# AUFGABEN:
a. Übersetze diesen Satz aus dem Text über das Konfliktspiel ins Englische: „In der abschliessenden Reflexionsphase sind die Spielenden aufgefordert, ihre Erlebnisse und Erkenntnisse festzuhalten.“
b. Setze den Text über das Konfliktspiel nach seinem letzten Satz fort.

# SEITENTEXT:
►

Training / Transfer / Reflexion
  • Inwiefern bzw wodurch wird es möglich, dass die Konfliktfähigkeit der Spielteilnehmenden trainiert wird?

    Durch den spielerischen Umgang mit „fremden“ Konfliktsituationen kann man sich freier und unbeschwerter an die Lösung der Situation machen. Ausserdem kann man seine eigene Persönlichkeit und sein eigenes Verhalten mit den Rollenanweisungen (Eigenheiten, Ressourcen, Konfliktverhalten, Geheimnisse) ergänzen und hat damit die Möglichkeit, neue Verhaltensweisen auszuprobieren und zu erleben.
    In der abschliessenden Reflexionsphase sind die Spielenden aufgefordert, ihre Erlebnisse und Erkenntnisse festzuhalten.
    Dadurch
    insbesondere bei mehrfachem Spielen entsteht die Möglichkeit einer Verhaltensänderung, eine Erweiterung der Möglichkeiten sich in Konflikten zu verhalten.

  • Ist eine Art von Reflexion und Evaluation nach einem gewissen Zeitraum ratsam, um den Prozess anzuregen und weiter daran zu arbeiten?

    Wenn die Möglichkeit dazu besteht (z.B. wenn ein Team sich wieder trifft oder regelmässig zusammenarbeitet) können daraus wertvolle Einsichten entstehen. Sicherlich ist es dabei sinnvoll, wenn die Spielleitung diese Reflexion begleitet.

◄

# GEZEIGTE DATENSÄTZE:

►

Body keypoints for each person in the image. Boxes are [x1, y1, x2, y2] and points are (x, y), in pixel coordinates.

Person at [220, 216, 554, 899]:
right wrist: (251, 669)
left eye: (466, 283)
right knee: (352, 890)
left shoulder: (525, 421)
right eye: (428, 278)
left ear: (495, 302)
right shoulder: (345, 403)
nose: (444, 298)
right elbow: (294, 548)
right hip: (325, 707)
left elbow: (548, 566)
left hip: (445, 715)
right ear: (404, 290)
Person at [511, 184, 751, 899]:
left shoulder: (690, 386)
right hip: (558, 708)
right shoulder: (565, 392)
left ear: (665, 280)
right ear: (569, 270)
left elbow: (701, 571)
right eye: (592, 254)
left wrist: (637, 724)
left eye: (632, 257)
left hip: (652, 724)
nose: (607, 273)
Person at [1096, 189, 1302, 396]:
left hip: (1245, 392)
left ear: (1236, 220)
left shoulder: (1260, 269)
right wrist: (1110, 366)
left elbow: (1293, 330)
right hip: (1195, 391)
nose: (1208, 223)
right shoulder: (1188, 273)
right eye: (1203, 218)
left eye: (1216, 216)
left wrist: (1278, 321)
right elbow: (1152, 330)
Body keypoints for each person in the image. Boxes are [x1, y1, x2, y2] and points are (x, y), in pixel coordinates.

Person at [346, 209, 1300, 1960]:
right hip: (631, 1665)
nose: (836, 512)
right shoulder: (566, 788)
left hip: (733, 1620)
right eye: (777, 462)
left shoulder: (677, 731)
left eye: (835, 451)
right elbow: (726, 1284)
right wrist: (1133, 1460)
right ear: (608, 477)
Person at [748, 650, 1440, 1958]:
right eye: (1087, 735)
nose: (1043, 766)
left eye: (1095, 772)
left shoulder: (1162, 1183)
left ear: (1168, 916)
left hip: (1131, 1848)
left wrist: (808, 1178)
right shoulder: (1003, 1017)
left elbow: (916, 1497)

◄

# LÖSUNGEN:
a. In the concluding reflection phase, the players are asked to record their experiences and insights.

b.
    Nach unserer Erfahrung ist es vor allem auch wertvoll, das Spiel mehrfach zu spielen, um dabei immer wieder neue Situationen und Rollen auszuprobieren. 
    Der individuelle Verhaltensspielraum in Konfliktsituationen kann so beträchtlich erweitert werden.

  • Wie passiert die Verknüpfung der Erkenntnisse durch das Spiel mit der gegebenen Ist-Situation im Team, der Abteilung etc.?

    Hier ist die Spielleitung gefragt, indem sie die gewonnenen Erkenntnisse aus der gespielten Konfliktsituation mit dem Alltag der Mitspielenden vergleicht. Dazu sind die Fragen auf der Anleitung der Moderation gedacht, die natürlich situativ abgeändert und/oder ergänzt werden können. Gerade in der Auswertung zeigt sich die Wichtigkeit der Spielleitungsrolle. Sie ist als eine eigene Moderationsrolle konzipiert.

  • Geht es bei Conflict Poker vor allem um die Sensibilisierung für gewisse Situationen und die Selbstreflexion und gar nicht so sehr um die Lösung der gespielten Konfliktsituation?

    Genau das ist der Punkt. Konflikte sind ein so heikles und emotionsbeladenes Thema, dass es leichter möglich ist, sich mit „fremden“ Konflikten zu beschäftigen als miteigenen. Trotzdem ist in der Reflexionsrunde auch die Frage „haben wir praktikable Lösungsansätze gefunden“ hilfreich. Sie ist die Brücke zum eigenen Verhalten und kann dabei helfen, Erkenntnisse zu erarbeiten.

Teilnehmende
  • Eignet sich das Spiel auch für Teilnehmerrunden, die sich nicht oder nur schlecht kennen?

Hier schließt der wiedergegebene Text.